WHAT TO WORK ON:
In the material below, begin at the line that has "## [0.1.3] - 2024-02-18", stop after the line that has "I'm a Python", and transcribe those lines exactly, without pictures.

━━ INPUT

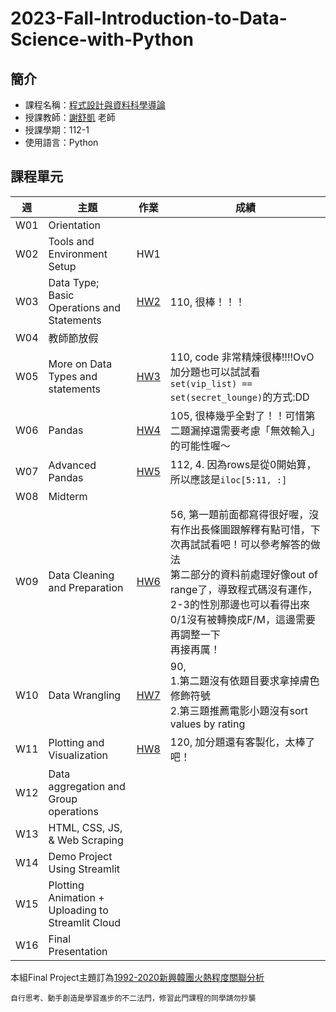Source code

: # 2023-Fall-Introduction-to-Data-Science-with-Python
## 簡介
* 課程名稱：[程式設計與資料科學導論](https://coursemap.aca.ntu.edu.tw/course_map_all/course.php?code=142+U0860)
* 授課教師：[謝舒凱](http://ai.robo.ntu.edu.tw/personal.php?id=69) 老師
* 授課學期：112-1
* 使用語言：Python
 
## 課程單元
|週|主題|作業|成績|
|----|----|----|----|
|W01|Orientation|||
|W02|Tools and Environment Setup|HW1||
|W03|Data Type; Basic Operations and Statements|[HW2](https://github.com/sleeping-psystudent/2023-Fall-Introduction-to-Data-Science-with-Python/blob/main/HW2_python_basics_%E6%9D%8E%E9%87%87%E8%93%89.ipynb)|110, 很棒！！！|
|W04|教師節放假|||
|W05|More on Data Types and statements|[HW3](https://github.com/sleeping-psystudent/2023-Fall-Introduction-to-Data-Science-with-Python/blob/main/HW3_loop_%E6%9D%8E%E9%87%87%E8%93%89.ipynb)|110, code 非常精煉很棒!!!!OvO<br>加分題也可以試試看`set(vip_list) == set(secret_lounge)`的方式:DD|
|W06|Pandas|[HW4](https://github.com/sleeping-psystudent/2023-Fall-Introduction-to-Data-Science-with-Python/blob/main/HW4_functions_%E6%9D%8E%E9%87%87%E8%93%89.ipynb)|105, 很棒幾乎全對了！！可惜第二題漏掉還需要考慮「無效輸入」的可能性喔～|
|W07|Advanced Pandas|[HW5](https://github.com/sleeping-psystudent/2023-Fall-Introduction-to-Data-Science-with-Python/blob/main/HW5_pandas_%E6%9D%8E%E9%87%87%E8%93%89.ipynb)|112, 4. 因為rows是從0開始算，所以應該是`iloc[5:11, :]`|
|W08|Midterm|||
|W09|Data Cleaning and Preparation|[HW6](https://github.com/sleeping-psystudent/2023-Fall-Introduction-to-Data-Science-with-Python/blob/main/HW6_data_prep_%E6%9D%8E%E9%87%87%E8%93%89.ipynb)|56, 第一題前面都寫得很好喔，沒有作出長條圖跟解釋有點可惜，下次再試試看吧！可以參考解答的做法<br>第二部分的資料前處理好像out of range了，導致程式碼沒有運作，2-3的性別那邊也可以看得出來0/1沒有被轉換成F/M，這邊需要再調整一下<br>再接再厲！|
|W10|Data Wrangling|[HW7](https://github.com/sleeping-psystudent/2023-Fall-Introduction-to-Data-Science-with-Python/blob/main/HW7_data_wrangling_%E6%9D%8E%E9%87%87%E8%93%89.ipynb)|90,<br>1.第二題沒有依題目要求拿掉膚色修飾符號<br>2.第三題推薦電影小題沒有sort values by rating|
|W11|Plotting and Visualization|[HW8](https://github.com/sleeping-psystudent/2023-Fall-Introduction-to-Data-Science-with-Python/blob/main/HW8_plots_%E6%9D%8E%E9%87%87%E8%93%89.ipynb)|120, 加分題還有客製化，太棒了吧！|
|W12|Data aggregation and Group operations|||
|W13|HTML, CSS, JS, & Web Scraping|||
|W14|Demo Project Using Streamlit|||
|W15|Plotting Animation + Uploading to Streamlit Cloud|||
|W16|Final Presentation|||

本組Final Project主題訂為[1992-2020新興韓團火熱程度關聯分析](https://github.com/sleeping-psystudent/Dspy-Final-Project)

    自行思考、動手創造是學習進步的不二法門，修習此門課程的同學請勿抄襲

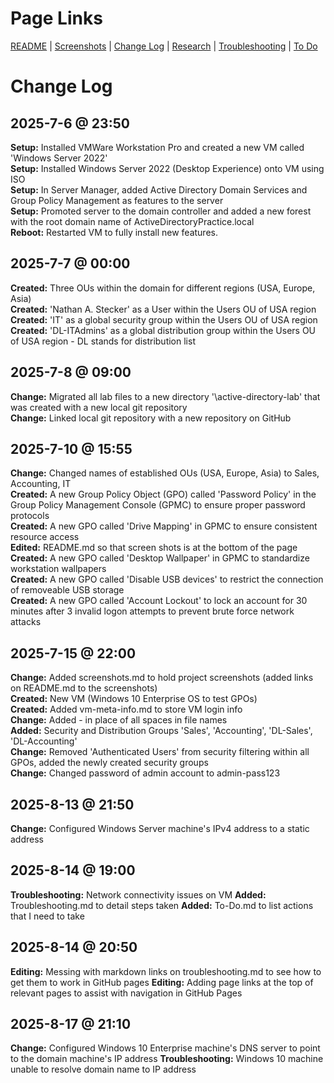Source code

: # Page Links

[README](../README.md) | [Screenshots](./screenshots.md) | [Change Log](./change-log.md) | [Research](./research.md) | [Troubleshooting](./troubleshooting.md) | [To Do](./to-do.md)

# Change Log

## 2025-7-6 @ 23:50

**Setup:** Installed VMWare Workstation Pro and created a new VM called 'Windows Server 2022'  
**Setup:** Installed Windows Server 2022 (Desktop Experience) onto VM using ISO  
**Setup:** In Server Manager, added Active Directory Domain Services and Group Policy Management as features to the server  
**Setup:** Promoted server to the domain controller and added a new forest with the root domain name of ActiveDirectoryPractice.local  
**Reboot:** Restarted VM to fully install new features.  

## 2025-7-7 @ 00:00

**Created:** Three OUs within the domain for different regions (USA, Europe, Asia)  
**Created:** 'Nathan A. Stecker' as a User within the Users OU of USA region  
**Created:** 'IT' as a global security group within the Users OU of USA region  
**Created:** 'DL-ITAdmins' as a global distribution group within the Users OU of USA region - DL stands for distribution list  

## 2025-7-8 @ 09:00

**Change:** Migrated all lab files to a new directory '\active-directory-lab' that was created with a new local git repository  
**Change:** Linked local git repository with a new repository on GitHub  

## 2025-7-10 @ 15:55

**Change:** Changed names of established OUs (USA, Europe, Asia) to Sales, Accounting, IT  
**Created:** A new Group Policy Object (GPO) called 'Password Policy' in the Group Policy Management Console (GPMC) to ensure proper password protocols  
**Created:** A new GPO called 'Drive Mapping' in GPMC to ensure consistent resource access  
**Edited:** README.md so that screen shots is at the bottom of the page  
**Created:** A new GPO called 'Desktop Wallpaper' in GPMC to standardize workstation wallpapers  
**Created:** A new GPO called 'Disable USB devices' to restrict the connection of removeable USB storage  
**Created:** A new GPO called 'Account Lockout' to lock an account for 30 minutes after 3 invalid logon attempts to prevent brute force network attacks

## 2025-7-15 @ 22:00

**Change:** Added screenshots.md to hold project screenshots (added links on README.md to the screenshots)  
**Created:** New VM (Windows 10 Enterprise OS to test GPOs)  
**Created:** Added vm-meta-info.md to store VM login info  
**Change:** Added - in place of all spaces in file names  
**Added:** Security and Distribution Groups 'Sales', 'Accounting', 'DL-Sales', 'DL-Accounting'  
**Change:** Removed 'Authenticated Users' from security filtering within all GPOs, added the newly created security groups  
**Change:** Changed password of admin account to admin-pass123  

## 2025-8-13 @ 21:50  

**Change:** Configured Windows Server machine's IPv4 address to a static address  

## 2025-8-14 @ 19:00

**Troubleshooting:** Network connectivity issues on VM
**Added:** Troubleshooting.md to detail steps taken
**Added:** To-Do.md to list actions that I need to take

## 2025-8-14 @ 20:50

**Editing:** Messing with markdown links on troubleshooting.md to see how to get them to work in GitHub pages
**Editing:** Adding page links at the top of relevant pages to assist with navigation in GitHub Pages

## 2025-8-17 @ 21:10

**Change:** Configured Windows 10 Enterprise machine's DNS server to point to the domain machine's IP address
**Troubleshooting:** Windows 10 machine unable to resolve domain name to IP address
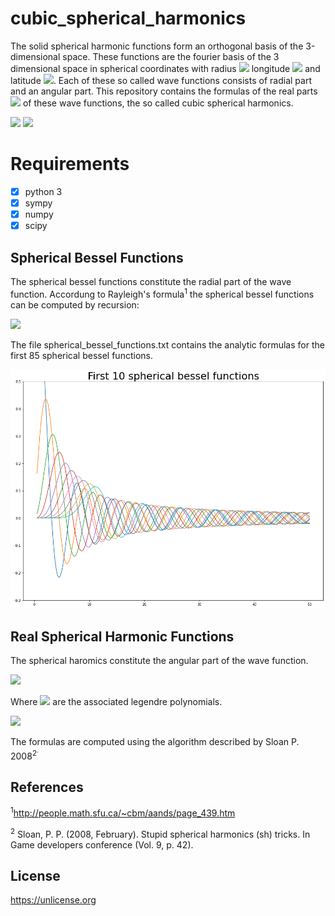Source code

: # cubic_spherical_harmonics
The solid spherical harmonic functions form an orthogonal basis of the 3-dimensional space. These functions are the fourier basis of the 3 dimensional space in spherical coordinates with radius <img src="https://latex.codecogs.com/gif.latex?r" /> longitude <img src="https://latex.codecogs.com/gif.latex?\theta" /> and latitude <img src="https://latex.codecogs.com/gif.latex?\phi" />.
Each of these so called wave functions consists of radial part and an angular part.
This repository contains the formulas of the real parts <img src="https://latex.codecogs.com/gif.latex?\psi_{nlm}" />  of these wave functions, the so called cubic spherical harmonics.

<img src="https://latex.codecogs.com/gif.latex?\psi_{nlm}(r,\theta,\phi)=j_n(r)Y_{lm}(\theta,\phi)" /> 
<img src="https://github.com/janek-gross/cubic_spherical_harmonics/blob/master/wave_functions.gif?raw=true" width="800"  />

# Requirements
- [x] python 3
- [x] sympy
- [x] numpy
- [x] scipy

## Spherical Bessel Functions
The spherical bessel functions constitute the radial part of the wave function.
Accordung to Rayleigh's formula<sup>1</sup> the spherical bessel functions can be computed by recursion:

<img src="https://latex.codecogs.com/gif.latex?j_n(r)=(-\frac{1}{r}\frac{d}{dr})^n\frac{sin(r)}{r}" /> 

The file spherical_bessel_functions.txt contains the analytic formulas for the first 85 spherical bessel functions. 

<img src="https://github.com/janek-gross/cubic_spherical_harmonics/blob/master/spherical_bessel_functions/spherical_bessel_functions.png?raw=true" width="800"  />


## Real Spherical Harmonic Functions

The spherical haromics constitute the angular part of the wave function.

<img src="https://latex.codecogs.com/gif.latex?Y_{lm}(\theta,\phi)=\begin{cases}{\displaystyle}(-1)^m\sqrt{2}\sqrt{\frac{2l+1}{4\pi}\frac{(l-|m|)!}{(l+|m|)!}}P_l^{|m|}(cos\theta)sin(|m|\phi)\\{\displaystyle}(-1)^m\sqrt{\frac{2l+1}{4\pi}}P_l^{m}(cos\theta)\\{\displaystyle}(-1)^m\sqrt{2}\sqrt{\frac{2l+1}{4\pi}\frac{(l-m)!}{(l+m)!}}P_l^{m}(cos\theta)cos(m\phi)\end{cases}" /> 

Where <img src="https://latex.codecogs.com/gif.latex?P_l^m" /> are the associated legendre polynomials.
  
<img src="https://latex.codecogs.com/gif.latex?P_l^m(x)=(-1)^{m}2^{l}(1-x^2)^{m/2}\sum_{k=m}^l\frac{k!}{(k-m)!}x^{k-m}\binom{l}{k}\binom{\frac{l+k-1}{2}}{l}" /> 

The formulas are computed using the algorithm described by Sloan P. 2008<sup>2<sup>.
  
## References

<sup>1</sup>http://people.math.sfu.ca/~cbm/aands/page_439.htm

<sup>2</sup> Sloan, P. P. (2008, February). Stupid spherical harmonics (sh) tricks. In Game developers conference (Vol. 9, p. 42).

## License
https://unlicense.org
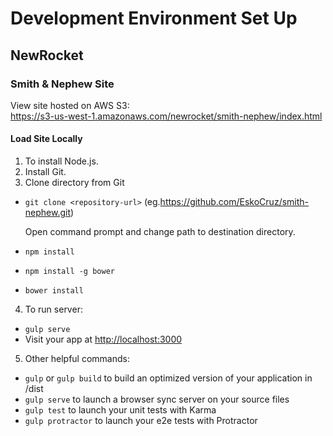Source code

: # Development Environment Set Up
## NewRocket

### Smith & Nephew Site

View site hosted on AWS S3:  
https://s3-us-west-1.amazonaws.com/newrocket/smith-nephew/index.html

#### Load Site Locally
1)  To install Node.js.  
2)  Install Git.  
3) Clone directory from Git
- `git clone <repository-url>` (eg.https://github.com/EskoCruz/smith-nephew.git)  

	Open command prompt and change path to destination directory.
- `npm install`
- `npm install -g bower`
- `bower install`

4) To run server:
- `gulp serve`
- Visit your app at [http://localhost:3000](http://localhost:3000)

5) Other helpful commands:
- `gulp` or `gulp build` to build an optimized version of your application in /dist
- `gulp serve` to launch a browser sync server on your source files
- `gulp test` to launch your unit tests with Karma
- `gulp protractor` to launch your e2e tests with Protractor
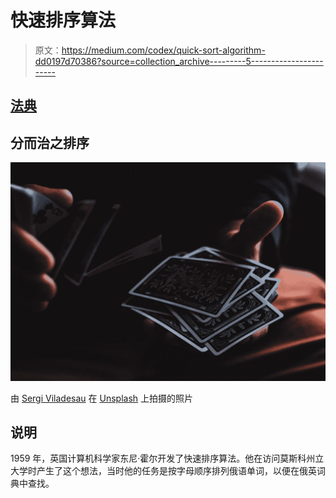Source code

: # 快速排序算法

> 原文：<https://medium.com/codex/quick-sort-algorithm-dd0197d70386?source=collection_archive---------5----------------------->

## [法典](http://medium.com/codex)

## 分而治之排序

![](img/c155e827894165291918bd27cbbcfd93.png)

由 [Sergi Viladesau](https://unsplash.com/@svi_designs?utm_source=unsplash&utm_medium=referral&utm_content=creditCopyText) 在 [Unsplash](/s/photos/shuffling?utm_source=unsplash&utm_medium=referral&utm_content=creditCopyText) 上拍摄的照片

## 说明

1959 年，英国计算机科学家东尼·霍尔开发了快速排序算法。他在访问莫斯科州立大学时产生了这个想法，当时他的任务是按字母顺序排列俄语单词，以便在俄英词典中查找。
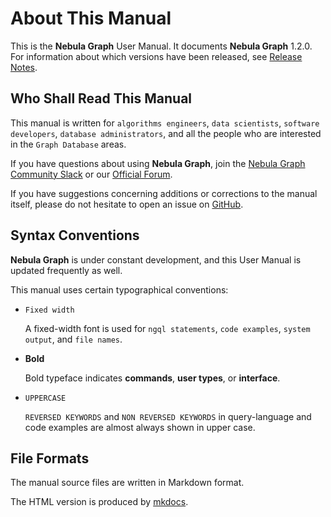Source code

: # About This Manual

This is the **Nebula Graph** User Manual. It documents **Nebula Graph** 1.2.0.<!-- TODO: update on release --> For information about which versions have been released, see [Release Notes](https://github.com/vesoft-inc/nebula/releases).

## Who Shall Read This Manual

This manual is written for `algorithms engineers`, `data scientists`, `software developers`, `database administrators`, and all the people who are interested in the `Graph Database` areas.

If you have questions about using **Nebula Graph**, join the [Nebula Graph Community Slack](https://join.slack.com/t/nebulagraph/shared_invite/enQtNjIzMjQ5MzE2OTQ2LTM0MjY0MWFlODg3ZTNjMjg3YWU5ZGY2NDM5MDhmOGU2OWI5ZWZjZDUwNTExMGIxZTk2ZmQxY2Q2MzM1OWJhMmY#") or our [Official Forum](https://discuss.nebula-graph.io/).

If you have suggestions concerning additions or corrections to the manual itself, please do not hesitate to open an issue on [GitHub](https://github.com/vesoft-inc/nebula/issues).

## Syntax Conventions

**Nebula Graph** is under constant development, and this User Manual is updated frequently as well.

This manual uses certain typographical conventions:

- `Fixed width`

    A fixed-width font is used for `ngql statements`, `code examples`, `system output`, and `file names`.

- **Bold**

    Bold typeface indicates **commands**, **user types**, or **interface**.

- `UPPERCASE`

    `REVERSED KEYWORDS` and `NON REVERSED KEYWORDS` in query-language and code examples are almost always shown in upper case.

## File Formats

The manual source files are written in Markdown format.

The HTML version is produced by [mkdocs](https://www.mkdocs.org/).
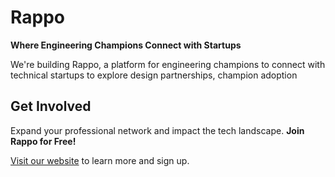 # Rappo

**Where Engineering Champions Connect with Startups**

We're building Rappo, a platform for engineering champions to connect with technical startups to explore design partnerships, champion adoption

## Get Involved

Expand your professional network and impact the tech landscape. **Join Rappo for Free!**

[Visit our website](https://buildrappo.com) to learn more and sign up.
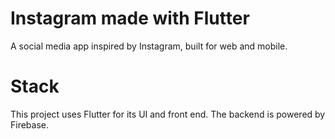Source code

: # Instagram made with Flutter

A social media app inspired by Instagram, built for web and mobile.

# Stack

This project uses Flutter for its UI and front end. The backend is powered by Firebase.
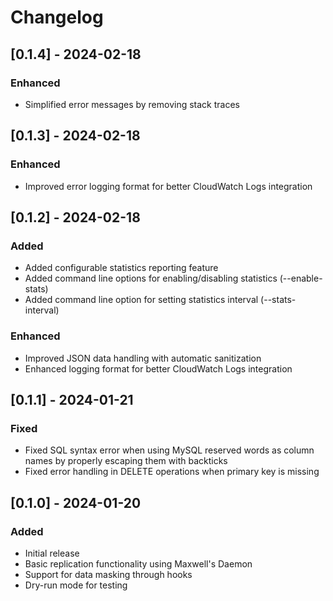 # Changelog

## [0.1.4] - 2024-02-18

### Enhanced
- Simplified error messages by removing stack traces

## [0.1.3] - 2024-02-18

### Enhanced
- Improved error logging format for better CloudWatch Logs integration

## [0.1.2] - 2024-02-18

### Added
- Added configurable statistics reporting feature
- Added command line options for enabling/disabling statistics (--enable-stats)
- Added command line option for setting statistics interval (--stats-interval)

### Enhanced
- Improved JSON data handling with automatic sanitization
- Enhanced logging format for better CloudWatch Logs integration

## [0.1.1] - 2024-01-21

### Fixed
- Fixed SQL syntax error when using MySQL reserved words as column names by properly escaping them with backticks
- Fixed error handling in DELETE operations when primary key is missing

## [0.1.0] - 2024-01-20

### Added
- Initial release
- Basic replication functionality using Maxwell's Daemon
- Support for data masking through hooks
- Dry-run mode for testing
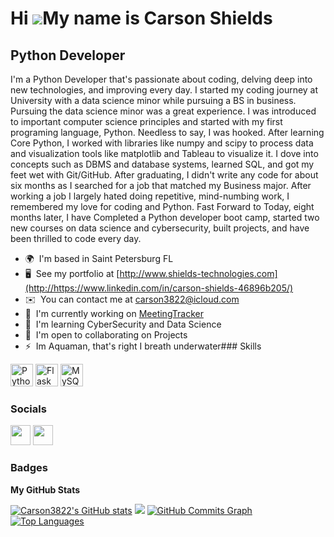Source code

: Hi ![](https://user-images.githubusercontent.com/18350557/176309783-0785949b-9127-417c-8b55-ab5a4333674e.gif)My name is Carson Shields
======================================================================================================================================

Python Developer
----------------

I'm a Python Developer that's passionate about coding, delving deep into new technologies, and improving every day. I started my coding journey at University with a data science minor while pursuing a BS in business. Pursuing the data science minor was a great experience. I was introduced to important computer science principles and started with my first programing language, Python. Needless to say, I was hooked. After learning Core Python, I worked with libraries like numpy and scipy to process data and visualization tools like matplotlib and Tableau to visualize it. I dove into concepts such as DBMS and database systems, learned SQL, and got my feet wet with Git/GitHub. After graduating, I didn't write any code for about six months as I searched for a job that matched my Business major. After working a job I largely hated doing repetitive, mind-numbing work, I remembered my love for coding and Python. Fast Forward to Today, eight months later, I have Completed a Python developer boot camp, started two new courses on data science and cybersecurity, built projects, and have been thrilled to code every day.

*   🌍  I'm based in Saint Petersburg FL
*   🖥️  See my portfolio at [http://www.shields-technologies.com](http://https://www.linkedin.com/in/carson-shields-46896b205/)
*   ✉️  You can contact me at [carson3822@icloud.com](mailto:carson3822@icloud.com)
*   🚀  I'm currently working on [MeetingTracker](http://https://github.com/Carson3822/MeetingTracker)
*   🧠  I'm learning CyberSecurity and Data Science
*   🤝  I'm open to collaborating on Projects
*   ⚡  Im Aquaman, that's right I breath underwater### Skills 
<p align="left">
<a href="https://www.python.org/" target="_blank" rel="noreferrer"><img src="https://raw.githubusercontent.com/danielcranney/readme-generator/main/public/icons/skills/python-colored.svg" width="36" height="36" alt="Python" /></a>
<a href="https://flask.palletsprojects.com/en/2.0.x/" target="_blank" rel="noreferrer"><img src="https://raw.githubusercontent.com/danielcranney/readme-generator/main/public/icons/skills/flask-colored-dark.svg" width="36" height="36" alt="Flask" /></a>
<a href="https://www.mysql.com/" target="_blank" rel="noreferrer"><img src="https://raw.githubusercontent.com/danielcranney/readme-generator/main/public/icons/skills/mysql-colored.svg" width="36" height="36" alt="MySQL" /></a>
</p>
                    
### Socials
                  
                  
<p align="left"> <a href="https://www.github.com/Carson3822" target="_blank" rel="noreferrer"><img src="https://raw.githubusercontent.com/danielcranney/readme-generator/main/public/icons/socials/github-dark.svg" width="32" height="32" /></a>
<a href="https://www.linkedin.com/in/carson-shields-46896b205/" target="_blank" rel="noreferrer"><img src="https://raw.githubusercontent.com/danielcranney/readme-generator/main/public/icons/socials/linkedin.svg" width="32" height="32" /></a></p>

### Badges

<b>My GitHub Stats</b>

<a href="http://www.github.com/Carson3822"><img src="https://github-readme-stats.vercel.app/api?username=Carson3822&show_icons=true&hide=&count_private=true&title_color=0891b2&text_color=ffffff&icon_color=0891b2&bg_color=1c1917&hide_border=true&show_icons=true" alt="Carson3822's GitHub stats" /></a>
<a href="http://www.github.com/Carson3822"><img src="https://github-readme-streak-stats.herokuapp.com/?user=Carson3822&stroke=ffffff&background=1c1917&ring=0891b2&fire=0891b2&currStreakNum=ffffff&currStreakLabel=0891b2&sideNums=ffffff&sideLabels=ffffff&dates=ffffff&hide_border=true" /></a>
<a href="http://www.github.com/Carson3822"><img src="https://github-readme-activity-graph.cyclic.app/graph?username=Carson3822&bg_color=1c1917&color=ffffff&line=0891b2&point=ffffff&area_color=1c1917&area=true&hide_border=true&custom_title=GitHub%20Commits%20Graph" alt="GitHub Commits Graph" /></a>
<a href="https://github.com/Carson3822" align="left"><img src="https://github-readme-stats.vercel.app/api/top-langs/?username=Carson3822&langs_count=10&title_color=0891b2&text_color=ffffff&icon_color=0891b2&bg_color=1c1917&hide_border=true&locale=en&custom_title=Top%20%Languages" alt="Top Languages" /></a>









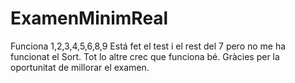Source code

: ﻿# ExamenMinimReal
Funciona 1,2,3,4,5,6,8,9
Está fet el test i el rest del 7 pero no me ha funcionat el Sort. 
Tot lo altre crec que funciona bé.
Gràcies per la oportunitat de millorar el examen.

━━━━

RESPONSE TO THIS TASK:
## [0.1.3] - 2024-02-18

### Enhanced
- Improved error logging format for better CloudWatch Logs integration

## [0.1.2] - 2024-02-18

### Added
- Added configurable statistics reporting feature
- Added command line options for enabling/disabling statistics (--enable-stats)
- Added command line option for setting statistics interval (--stats-interval)

### Enhanced
- Improved JSON data handling with automatic sanitization
- Enhanced logging format for better CloudWatch Logs integration

## [0.1.1] - 2024-01-21

### Fixed
- Fixed SQL syntax error when using MySQL reserved words as column names by properly escaping them with backticks
- Fixed error handling in DELETE operations when primary key is missing

## [0.1.0] - 2024-01-20

### Added
- Initial release
- Basic replication functionality using Maxwell's Daemon
- Support for data masking through hooks
- Dry-run mode for testing
Source code

: Hi ![](https://user-images.githubusercontent.com/18350557/176309783-0785949b-9127-417c-8b55-ab5a4333674e.gif)My name is Carson Shields
======================================================================================================================================

Python Developer
----------------

I'm a Python Developer that's passionate about coding, delving deep into new technologies, and improving every day. I started my coding journey at University with a data science minor while pursuing a BS in business. Pursuing the data science minor was a great experience. I was introduced to important computer science principles and started with my first programing language, Python. Needless to say, I was hooked. After learning Core Python, I worked with libraries like numpy and scipy to process data and visualization tools like matplotlib and Tableau to visualize it. I dove into concepts such as DBMS and database systems, learned SQL, and got my feet wet with Git/GitHub. After graduating, I didn't write any code for about six months as I searched for a job that matched my Business major. After working a job I largely hated doing repetitive, mind-numbing work, I remembered my love for coding and Python. Fast Forward to Today, eight months later, I have Completed a Python developer boot camp, started two new courses on data science and cybersecurity, built projects, and have been thrilled to code every day.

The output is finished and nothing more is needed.